I attempted to start a separate blog with words on it, but I can barely keep up with one, so this is a repost of something I wrote at the end of October and am still feeling.
Feeling valued and validated as an artist/creator-person is really hard, and this month has been full of feeling both devalued and so supported. Who am I supposed to listen to? The people who blow me off, don't understand what work I do (dramaturgy, of course), and don't support my projects? Or do I listen to the people who invite me to events, come to me with questions or work, and want to collaborate?
I don't know!
And do I trust myself enough as a person who is trained in art and kind of understands the weird world in which we live to actually set out and accomplish what lofty goals I have?
I don't know!
A bit on my trajectory as a creative person:
When I was a kid, I used to engage in what my mom called dumpster diving. By this I mean that I would hoard trash and make projects with it, like a caterpillar out of an egg carton, etc. Then I started writing, short stories, mainly. I have a vivid memory of making the decision to perform a musical revue of The Lion King for my parents. This was pre-Arizona so I couldn't have been older than seven. I put two chairs in my room, set up my stuffed animals and a ceramic zebra on the ground while I timed a flashlight beam to the opening song as a sunrise. During Hakuna Matata, I held a baton and did a little dance that ended with me stepping on and crushing my zebra, thus ending my first attempt as an actor/director in a fit of tears. As time heals all wounds, that wound was healed when I joined the drama club in high school, thus sending me on a path to obtain a BA in Theatre Arts (and Film, but that's another story). I wanted to act. Then I found out directing was a thing. Then I learned about dramaturgy (oh yeah) and devising (heck yeah) and ensemble-work (woo-hoo). And worked at a regional theatre. And got really jaded by the system. And season programming. And unearthed all these big and lofty ideas about theatre and what it could be and should do and simply isn't.

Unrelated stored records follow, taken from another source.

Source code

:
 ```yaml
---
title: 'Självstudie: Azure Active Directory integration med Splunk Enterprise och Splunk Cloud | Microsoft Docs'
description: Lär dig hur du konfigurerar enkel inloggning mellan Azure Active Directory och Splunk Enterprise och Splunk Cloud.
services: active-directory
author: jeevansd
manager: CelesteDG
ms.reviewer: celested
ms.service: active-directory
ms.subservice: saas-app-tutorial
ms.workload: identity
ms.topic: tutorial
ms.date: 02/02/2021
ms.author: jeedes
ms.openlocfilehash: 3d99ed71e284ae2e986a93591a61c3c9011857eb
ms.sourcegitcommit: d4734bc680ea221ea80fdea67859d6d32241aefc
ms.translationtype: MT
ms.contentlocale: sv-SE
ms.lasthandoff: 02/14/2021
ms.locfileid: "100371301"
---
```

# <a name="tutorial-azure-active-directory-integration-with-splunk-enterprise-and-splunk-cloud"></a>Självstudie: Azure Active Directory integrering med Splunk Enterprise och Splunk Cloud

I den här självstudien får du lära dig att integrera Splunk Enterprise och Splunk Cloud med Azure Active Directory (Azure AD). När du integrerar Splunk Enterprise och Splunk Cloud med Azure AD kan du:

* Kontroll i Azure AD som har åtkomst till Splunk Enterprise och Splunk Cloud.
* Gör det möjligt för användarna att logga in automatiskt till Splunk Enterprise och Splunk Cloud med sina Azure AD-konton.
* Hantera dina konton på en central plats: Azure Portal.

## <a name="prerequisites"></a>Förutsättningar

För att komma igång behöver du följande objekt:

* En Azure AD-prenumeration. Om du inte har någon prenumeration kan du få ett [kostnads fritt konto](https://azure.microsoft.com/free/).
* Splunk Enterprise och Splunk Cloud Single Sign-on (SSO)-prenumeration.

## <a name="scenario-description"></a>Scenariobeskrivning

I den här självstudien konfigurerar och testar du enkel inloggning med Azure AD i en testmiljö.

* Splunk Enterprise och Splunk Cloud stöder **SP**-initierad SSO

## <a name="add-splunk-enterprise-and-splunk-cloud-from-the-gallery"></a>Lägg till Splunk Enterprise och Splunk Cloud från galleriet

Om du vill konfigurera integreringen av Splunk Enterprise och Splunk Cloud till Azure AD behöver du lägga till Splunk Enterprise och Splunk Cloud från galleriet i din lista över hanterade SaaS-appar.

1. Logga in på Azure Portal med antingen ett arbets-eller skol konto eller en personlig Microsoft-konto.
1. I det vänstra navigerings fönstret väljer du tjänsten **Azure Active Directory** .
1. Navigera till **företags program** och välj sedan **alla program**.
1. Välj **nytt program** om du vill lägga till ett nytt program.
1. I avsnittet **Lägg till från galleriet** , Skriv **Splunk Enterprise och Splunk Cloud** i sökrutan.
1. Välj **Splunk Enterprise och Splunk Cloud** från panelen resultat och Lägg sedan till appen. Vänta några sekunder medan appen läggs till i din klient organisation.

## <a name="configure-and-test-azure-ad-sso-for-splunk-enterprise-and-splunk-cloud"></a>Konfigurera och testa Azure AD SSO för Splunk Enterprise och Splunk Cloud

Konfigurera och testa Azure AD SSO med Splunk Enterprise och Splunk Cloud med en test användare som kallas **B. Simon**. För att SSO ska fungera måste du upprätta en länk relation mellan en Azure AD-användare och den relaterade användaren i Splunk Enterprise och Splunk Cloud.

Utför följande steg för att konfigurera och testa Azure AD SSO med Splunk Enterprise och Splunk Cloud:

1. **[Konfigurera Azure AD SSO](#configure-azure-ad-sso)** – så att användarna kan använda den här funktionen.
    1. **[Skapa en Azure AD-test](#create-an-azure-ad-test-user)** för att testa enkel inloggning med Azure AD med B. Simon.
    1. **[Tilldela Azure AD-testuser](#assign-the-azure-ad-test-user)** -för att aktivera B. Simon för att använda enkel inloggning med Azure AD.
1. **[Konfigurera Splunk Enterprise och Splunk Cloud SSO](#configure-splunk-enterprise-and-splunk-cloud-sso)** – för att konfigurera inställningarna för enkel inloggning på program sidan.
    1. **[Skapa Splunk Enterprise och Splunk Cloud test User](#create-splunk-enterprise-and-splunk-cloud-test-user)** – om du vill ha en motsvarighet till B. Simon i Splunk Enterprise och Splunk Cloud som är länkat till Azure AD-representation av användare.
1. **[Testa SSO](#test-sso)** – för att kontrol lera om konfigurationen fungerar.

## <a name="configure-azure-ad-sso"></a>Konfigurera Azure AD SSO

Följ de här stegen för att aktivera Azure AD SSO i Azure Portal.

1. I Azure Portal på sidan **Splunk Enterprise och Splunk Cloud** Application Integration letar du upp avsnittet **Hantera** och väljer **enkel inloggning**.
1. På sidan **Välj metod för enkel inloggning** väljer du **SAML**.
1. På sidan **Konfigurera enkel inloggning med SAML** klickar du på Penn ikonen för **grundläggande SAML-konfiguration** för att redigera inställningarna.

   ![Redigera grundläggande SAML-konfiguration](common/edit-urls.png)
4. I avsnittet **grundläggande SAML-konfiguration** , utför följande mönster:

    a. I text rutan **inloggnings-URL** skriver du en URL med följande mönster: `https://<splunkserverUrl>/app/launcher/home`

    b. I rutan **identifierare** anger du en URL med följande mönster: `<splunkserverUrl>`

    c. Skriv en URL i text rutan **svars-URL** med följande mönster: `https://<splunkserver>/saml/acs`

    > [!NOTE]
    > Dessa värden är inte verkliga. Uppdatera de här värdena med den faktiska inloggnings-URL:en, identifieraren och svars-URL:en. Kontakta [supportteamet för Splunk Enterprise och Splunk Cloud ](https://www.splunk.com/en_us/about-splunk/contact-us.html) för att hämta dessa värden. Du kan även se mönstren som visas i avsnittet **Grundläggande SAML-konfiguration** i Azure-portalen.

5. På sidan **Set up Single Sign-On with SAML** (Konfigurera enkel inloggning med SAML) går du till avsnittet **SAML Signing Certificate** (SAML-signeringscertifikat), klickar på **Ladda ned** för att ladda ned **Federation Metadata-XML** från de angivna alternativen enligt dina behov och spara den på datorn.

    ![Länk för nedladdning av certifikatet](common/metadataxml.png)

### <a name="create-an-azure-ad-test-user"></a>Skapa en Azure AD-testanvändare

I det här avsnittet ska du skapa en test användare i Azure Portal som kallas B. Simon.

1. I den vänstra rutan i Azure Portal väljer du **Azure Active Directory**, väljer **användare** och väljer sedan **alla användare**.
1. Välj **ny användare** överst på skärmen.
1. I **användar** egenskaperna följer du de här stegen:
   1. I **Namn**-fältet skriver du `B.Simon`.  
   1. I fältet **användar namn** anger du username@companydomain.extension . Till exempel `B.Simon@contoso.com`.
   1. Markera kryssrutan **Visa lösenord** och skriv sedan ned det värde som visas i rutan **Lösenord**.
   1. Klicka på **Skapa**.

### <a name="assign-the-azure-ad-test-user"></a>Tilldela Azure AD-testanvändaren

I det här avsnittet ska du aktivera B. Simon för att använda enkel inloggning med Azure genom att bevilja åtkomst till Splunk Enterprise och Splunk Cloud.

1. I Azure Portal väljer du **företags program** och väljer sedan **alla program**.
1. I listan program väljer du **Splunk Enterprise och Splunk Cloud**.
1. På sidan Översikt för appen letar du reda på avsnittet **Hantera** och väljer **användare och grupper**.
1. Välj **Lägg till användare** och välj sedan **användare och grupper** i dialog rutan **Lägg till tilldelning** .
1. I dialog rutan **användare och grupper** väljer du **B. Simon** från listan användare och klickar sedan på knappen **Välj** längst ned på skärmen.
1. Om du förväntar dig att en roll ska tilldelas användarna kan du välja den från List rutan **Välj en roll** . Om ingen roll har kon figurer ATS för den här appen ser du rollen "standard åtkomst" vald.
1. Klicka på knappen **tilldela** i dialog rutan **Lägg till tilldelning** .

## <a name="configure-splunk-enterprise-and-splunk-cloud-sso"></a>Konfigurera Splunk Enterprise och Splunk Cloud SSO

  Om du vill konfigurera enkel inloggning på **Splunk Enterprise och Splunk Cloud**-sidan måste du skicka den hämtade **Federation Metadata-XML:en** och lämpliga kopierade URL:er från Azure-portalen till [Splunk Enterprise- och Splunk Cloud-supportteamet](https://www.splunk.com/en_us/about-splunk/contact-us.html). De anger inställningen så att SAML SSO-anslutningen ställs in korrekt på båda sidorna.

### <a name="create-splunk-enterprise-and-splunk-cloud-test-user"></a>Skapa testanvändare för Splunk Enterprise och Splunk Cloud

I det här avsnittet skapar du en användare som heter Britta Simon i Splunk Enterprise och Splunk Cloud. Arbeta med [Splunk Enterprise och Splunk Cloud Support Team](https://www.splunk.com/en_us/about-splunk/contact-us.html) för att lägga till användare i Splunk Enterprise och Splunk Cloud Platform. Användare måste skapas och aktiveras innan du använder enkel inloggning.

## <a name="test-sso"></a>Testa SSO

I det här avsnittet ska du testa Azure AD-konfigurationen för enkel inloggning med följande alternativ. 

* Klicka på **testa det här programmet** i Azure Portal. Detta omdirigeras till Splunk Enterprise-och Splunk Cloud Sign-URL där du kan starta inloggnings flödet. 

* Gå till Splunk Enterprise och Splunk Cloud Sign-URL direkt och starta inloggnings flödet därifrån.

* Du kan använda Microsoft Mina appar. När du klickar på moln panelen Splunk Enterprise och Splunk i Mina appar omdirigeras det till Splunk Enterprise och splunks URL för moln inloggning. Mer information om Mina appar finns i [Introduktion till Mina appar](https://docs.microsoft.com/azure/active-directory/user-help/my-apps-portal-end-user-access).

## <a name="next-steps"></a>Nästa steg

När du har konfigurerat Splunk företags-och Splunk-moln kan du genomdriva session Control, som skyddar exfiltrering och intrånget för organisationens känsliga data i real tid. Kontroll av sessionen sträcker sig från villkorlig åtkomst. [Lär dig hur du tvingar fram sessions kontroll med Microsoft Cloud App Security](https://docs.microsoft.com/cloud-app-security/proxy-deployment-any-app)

And now I'm looking at grad school and don't think a theatre masters would help me - a masters in the ONE thing I have been doing since I was 13. Can I even make the art I want to make if I don't deeply understand different disciplines? How can I make art to make change if I don't understand public policy or lawmaking or irreconcilable anthropological differences in culture or the structures in place to avoid allowing all the nonsense going on to continue? Is it enough, for me, to sit in a room and make art and feel things and read theory without fully integrating it into the world we live in?
I don't know! But I'm going to try.
I was lucky enough to be invited to the Network of Ensemble Theaters' National Gathering and Symposium at no cost beyond my AirBNB (which had a cat. His name was Joe).
It was a really important event for me because, not only did it teach me many tangible actual tools of creating democratic and ensemble-based art, it showed me this is a viable and tangible way of making work. I've recently been struggling with the hierarchy of traditional art-making as someone who recognizes my preference and indeed thrives off of collaboration and sharing. I feel that while there may be talk of non-traditional hierarchies, if the production itself supports the current popular/accepted/whatever agenda of the big regional theatres, then there will continue to be that unfair distribution of power and artistic agency. It will continue to be the director's show and we will continue to devalue the work done by other members of the collective group. But that doesn't need to continue to be the case, I learned as I was exposed to this vibrant group.
In addition to the focus on democratizing, decolonizing, and creating an equitable way of creation, additional topics were accessibility and consent, especially with regards to audience interaction or breaking down the first wall, which is vitally important in not only the work I personally do, but as we continue to try and be inclusive and considerate of our audiences.
It gave me a lot to think about that I am still working through. It also really inspired me, so expect to see me generating my own work in the near future.
I know I've made posts before, but this is an accountability post, darn it.
I am going to tell you what I am doing.
I am going to tell you thoughts I have if they're worth sharing. If I've learned anything from this week at the Kennedy Center, it's that you should know when to speak.
Oh, yeah, I just spent a week at the Kennedy Center under the tutelage of Mark Bly! Learning about new play development and how to be in the room. It was a fabulous space, filled with fabulous people that I am so glad to have met and hope to keep in touch with for a long time. These people really made me feel supported and helped me to look in new directions for my own work and way of living. Look how knowledgeable (read: exhausted) we all look. I'm so glad to be back, especially after my detour to Richmond where I got eaten alive by bugs (con) and became best friends with the cats at the Poe Museum (pro).